Extracted records:

····················

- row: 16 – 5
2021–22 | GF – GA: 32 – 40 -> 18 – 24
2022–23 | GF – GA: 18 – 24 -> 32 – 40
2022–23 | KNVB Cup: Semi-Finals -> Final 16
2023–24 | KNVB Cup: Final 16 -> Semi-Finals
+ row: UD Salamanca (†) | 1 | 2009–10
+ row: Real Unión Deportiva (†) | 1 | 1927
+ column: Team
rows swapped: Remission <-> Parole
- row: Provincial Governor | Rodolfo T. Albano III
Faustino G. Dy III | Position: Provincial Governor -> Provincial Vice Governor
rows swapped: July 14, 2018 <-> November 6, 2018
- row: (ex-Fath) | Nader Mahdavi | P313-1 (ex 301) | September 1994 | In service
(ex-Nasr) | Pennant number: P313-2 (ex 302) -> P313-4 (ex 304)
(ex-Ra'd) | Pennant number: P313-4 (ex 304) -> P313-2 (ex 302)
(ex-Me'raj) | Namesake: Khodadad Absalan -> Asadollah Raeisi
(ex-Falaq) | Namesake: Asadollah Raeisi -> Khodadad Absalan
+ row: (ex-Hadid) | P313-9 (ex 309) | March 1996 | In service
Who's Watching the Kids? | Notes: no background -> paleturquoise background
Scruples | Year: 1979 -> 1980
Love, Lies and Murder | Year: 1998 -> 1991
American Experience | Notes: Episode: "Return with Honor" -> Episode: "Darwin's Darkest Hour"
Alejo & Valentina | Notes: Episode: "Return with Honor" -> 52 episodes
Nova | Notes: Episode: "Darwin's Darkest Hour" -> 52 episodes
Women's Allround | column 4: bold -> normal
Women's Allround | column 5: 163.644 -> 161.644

····················

Repeat every line of the items above, unchanged.

- row: 16 – 5
2021–22 | GF – GA: 32 – 40 -> 18 – 24
2022–23 | GF – GA: 18 – 24 -> 32 – 40
2022–23 | KNVB Cup: Semi-Finals -> Final 16
2023–24 | KNVB Cup: Final 16 -> Semi-Finals
+ row: UD Salamanca (†) | 1 | 2009–10
+ row: Real Unión Deportiva (†) | 1 | 1927
+ column: Team
rows swapped: Remission <-> Parole
- row: Provincial Governor | Rodolfo T. Albano III
Faustino G. Dy III | Position: Provincial Governor -> Provincial Vice Governor
rows swapped: July 14, 2018 <-> November 6, 2018
- row: (ex-Fath) | Nader Mahdavi | P313-1 (ex 301) | September 1994 | In service
(ex-Nasr) | Pennant number: P313-2 (ex 302) -> P313-4 (ex 304)
(ex-Ra'd) | Pennant number: P313-4 (ex 304) -> P313-2 (ex 302)
(ex-Me'raj) | Namesake: Khodadad Absalan -> Asadollah Raeisi
(ex-Falaq) | Namesake: Asadollah Raeisi -> Khodadad Absalan
+ row: (ex-Hadid) | P313-9 (ex 309) | March 1996 | In service
Who's Watching the Kids? | Notes: no background -> paleturquoise background
Scruples | Year: 1979 -> 1980
Love, Lies and Murder | Year: 1998 -> 1991
American Experience | Notes: Episode: "Return with Honor" -> Episode: "Darwin's Darkest Hour"
Alejo & Valentina | Notes: Episode: "Return with Honor" -> 52 episodes
Nova | Notes: Episode: "Darwin's Darkest Hour" -> 52 episodes
Women's Allround | column 4: bold -> normal
Women's Allround | column 5: 163.644 -> 161.644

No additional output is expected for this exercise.